Anna Beckett sapeva cogliere nel segno, Brian doveva riconoscerglielo. 

 

    «... non lo so. Mi viene naturale.»

 

Anna pensò di segnarselo, ma si era accorta che a Brian dava fastidio. Per una volta evitò di usare il bloc notes: quel punto se lo sarebbe ricordato comunque.

 

    «È sempre stato così?»

    «Sì. So che con te non dovrei farlo.»

    «Se lo fai non posso aiutarti Brian. Questo è l'unico motivo per cui te l'ho fatto notare. Ora dimmi, Brian.»

    «D'accordo. Ci provo.»

 

“D'accordo” stava per “scusa” — si capisce benissimo anche senza esplicitarlo, di sicuro lei ha capito.

    

    «Ti ascolto.»

    «Odio. Rabbia. Di tristezza sorprendentemente poca, in realtà.» Le sensazioni.

    «Perché l'hai subito odiato? Normalmente è più normale cominciare con l'intristirsi.»

    

Brian ridusse gli occhi a due fessure per un istante. Non era un ricordo troppo piacevole.

 

    «Perché gli avevo scritto “Anch'io”. Gli avevo mandato io, l'ultimo messaggio. E poi lui... sparito. La sera successiva non mi aveva ancora scritto, e io ho subito pensato che avesse fatto qualche scommessa con qualcuno, sai tipo: “Vediamo se riesco a far fesso Brian Molko”. Sentivo di esserci cascato, e l'ho odiato a morte, per questo.»

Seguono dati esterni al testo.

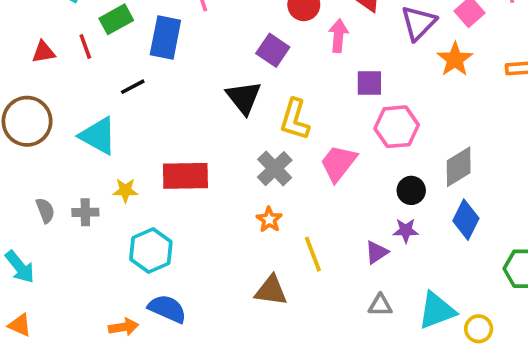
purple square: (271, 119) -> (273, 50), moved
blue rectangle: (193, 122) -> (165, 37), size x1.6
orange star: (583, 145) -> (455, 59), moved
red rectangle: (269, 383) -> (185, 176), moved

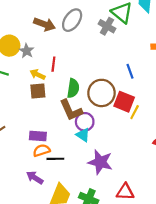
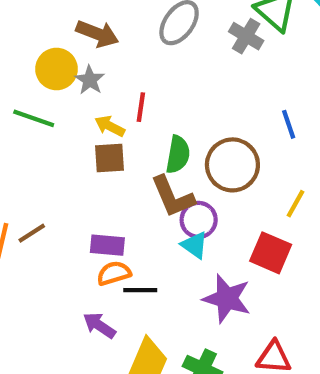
brown arrow: (44, 24) -> (97, 34), moved
red square: (124, 102) -> (271, 253), moved

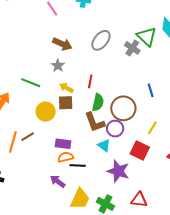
yellow circle: (56, 69) -> (46, 112), moved
red line: (141, 107) -> (90, 81), moved
purple circle: (199, 220) -> (115, 129), moved

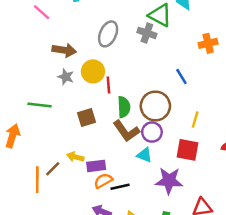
yellow arrow: (66, 88) -> (75, 157), moved
yellow circle: (46, 112) -> (93, 71), moved

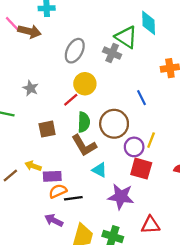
brown arrow: (64, 50) -> (29, 31), moved
yellow circle: (93, 71) -> (85, 84), moved
red line: (108, 85) -> (71, 100), turned 49
purple circle: (152, 132) -> (134, 147), moved

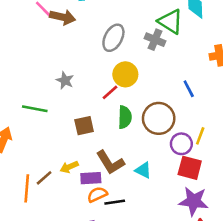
brown L-shape: (84, 145) -> (110, 162), moved
yellow arrow: (33, 166) -> (69, 167), turned -42
purple star: (121, 197) -> (194, 201), moved

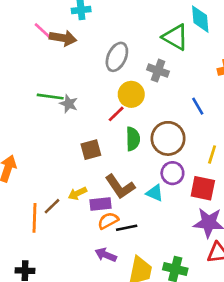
gray cross: (155, 40) -> (158, 71), moved
green line: (35, 109) -> (50, 97), moved
purple circle: (181, 144) -> (172, 173), moved

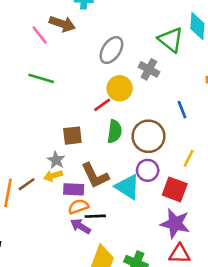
pink line: (43, 31) -> (40, 35), moved
gray star: (69, 104) -> (56, 160), moved
cyan triangle: (155, 193) -> (127, 187), size x1.5
purple arrow: (106, 255) -> (81, 226), moved

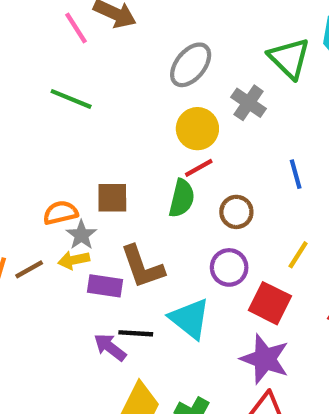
red line: (102, 105) -> (199, 168), moved
brown circle: (148, 136) -> (236, 212), size x0.6
cyan triangle: (127, 187) -> (190, 319), moved
orange semicircle: (78, 207) -> (60, 213), moved

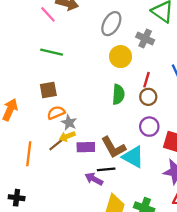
red line: (199, 168) -> (147, 80), moved, turned -35
brown square: (112, 198) -> (48, 90), moved
brown L-shape: (142, 267) -> (113, 147), moved
brown line: (29, 269) -> (56, 145), moved

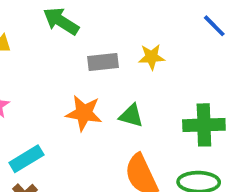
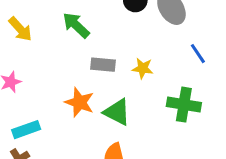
green triangle: (131, 116) -> (117, 112), size x1.4
green cross: (204, 125) -> (184, 105), moved

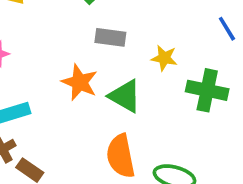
yellow star: (143, 68) -> (164, 58), moved

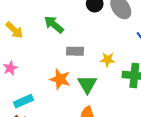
green triangle: (125, 96) -> (87, 84), turned 36

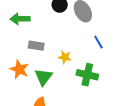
green arrow: (54, 24) -> (20, 19), turned -48

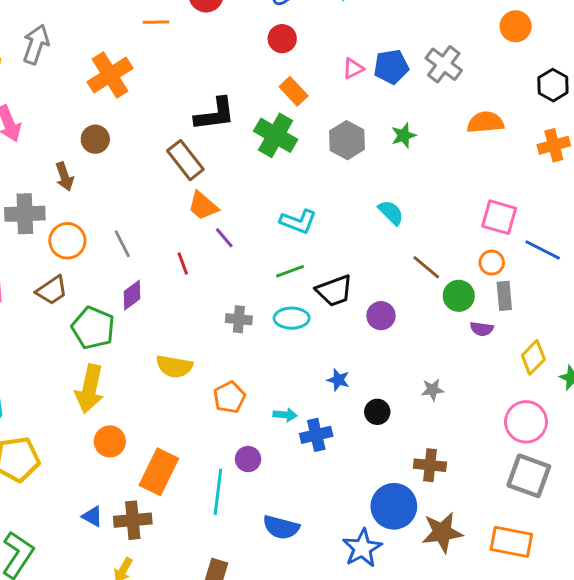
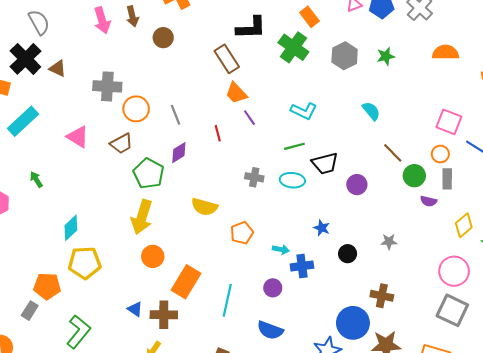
brown arrow: (64, 177) -> (132, 16), moved
purple circle: (248, 459) -> (273, 288), moved

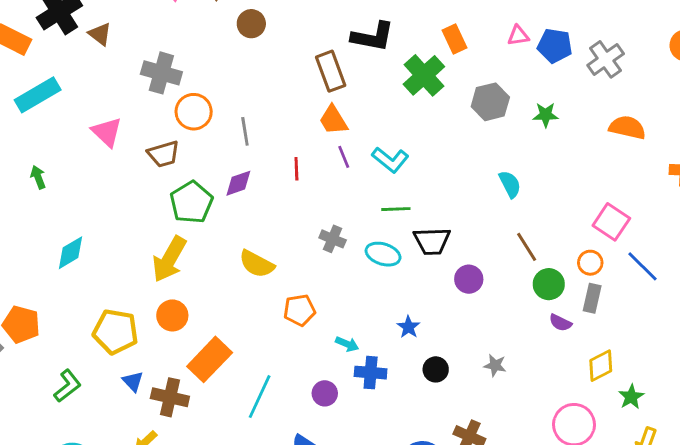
cyan L-shape: (304, 111) -> (390, 160), moved
yellow pentagon: (85, 263) -> (116, 332), moved
green L-shape: (78, 332) -> (67, 386), moved, size x0.7

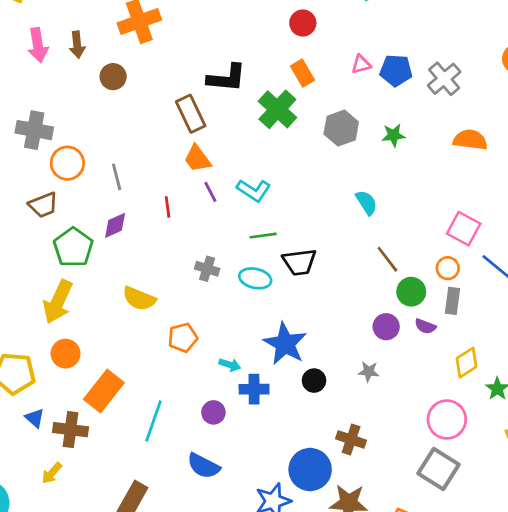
purple circle: (469, 279) -> (386, 327), moved
blue star: (408, 327) -> (285, 344), size x2.0

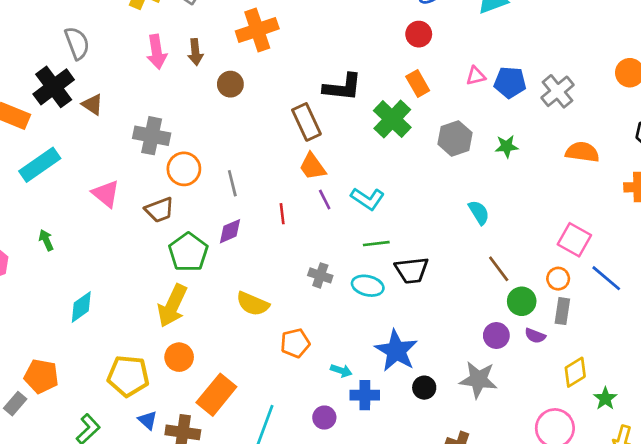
gray star: (369, 372) -> (478, 380), size x1.8

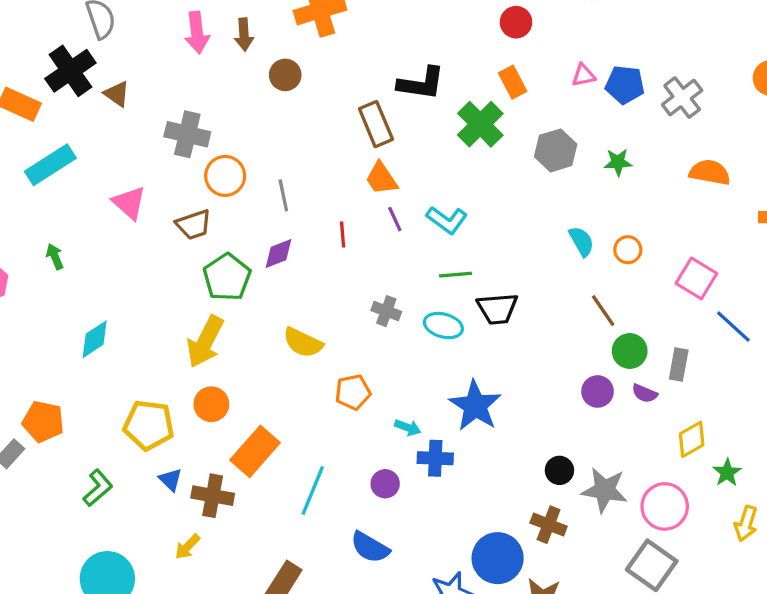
orange circle: (558, 279) -> (628, 250), moved
gray star: (478, 380) -> (605, 490), moved
black circle: (424, 388) -> (559, 470), moved

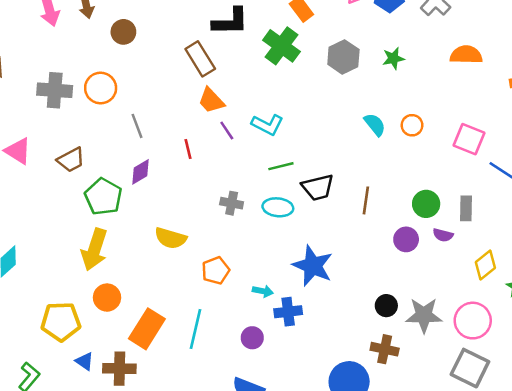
orange circle: (225, 176) -> (101, 88), moved
brown line: (603, 311) -> (366, 200), moved, turned 52
cyan line: (313, 490) -> (196, 329), moved

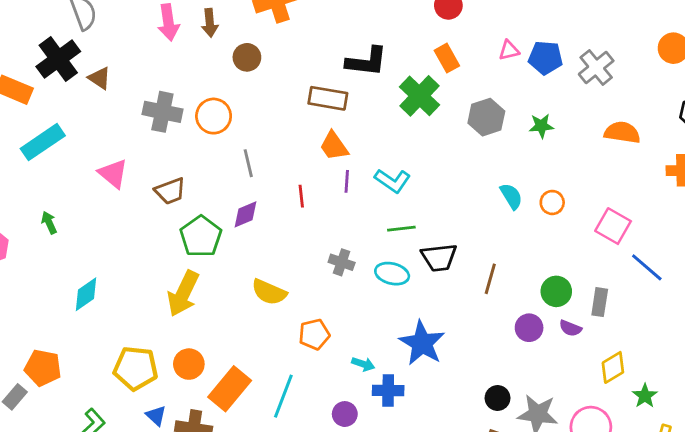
brown rectangle: (200, 59) -> (328, 98), turned -56
purple line: (227, 130) -> (347, 181), turned 30
orange circle: (107, 298) -> (189, 364), moved

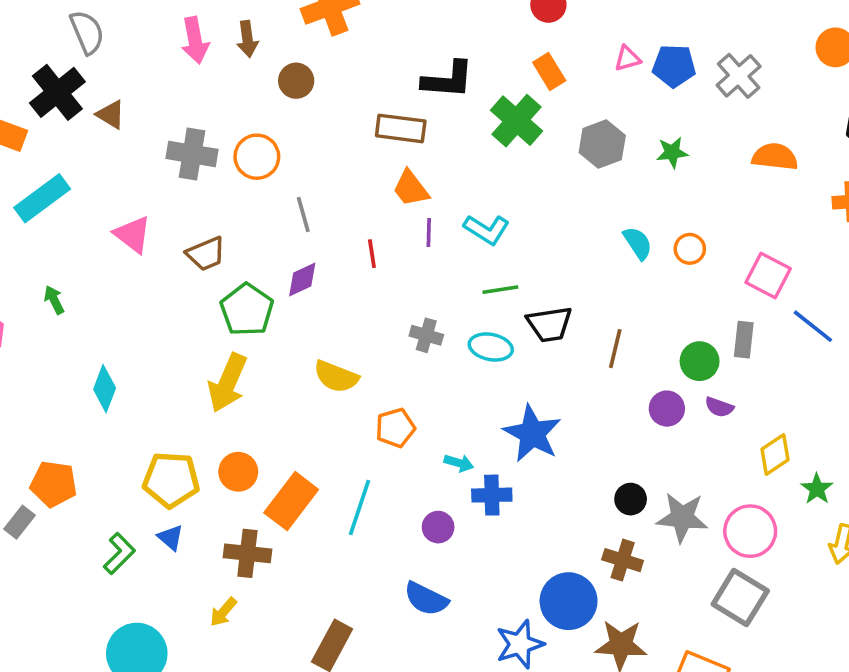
cyan diamond: (86, 294) -> (105, 389), turned -32
gray rectangle: (600, 302) -> (744, 340), moved
blue triangle: (156, 416) -> (171, 538), moved

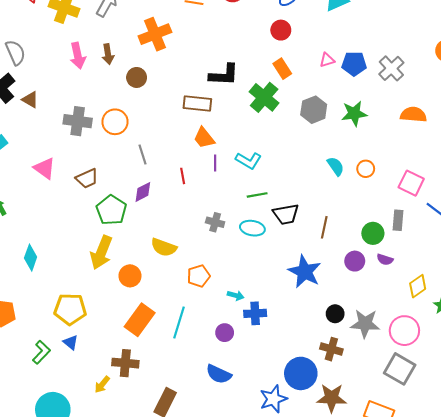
green star: (672, 152) -> (354, 113), size x1.4
blue star: (532, 434) -> (305, 272), moved
orange circle: (238, 472) -> (130, 276), moved
brown cross: (247, 553) -> (125, 363), moved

    «È così che è finito tutto?»

    

Brian si tirò un po' più su sulla chaise longue, e la sua faccia si fece più stupita.

 

    «Cosa? Finito? No, quando è successo questo la nostra storia non era nemmeno... cominciata!»

 

Il viso di Anna si fece assorto, e Brian prese a gesticolare, per spiegarsi meglio.

 

    «Intendo dire, sì, ci eravamo già baciati, ma la nostra storia, quella... seria, diciamo così... è iniziata dopo, a dicembre!»

    «E allora, questa pausa di due mesi dopo il primo bacio?», chiese confusa lei.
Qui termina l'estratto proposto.